PARIS (Reuters) – Lactalis is testing production at its Craon plant in northwest France that had been halted because dozens of babies were found ill last year after drinking salmonella-contaminated milk produced at the factory, the company said on Thursday.

Lactalis, one of the world’s largest dairy groups, had to recall 12 million tins in France and around the world due to the contamination, in a scandal that hit the reputation of France’s strategic agri-business industry in overseas markets.

“The tower number 2 has resumed since Sunday for test phases. We want to check, control, inspect, analyze to make sure that everything is compliant,” a Lactalis spokeswoman said.

“Since Sunday the results have been compliant, which is a rather positive step,” he said.

The plant had been halted since December after discovering the contamination in baby milk produced in the production tower number 1, which the group permanently shut due to the outbreak.

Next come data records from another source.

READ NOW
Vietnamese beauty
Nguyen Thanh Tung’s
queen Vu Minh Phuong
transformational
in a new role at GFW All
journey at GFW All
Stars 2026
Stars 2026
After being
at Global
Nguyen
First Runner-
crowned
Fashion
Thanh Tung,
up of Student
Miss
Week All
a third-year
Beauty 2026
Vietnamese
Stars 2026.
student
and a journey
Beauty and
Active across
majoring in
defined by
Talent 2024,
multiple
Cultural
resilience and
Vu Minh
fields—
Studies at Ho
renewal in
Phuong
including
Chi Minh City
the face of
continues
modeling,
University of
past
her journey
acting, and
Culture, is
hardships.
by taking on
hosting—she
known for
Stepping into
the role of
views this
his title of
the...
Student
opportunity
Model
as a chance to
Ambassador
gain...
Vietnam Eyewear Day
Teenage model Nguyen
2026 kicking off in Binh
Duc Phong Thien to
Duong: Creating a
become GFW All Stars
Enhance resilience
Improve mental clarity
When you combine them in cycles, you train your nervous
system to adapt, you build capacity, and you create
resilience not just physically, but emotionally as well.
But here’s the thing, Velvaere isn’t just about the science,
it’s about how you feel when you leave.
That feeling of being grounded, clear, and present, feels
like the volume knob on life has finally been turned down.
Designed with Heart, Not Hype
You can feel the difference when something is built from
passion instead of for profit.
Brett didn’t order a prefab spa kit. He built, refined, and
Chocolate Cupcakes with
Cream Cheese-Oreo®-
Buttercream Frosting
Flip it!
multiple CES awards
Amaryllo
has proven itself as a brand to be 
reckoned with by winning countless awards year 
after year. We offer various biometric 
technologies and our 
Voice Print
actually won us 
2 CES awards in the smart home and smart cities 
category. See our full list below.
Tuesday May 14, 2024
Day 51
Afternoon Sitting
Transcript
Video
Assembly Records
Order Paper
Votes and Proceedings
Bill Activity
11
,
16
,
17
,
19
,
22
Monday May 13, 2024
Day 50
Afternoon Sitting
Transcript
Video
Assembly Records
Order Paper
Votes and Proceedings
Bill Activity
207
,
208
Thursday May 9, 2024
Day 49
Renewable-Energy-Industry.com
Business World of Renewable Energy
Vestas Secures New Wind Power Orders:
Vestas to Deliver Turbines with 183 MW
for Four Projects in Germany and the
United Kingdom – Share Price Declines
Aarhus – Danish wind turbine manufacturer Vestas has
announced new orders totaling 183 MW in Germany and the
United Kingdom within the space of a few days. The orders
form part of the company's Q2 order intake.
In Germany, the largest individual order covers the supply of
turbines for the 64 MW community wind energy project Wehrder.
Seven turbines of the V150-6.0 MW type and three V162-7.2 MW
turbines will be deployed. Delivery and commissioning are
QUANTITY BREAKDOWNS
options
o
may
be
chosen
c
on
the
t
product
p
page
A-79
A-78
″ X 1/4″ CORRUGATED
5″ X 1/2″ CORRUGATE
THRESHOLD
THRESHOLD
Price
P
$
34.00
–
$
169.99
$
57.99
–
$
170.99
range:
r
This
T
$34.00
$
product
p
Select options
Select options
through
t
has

None of the products made at the plant will be sold on the market before farm ministry approval, the spokeswoman said. Output is limited to powder milk for adults for the moment.

More than 200 babies in France have been contaminated with Salmonella Agona since 2005, including 38 between mid-August and December last year, as well as 25 between 2006 and 2017 and 141 in 2005, said the Institut Pasteur, a French organization that monitors micro-organisms and diseases.

Lactalis CEO Emmanuel Besnier said in February that Lactalis could have been producing salmonella-tainted baby milk at the factory in Craon since 2005.

The crisis was likely to cost the company hundreds of millions of euros, he said.

It also hit French supermarket chains such as Leclerc, Auchan, Carrefour, and Systeme U which have all acknowledged that some of the baby milk remained on their shelves after the recall.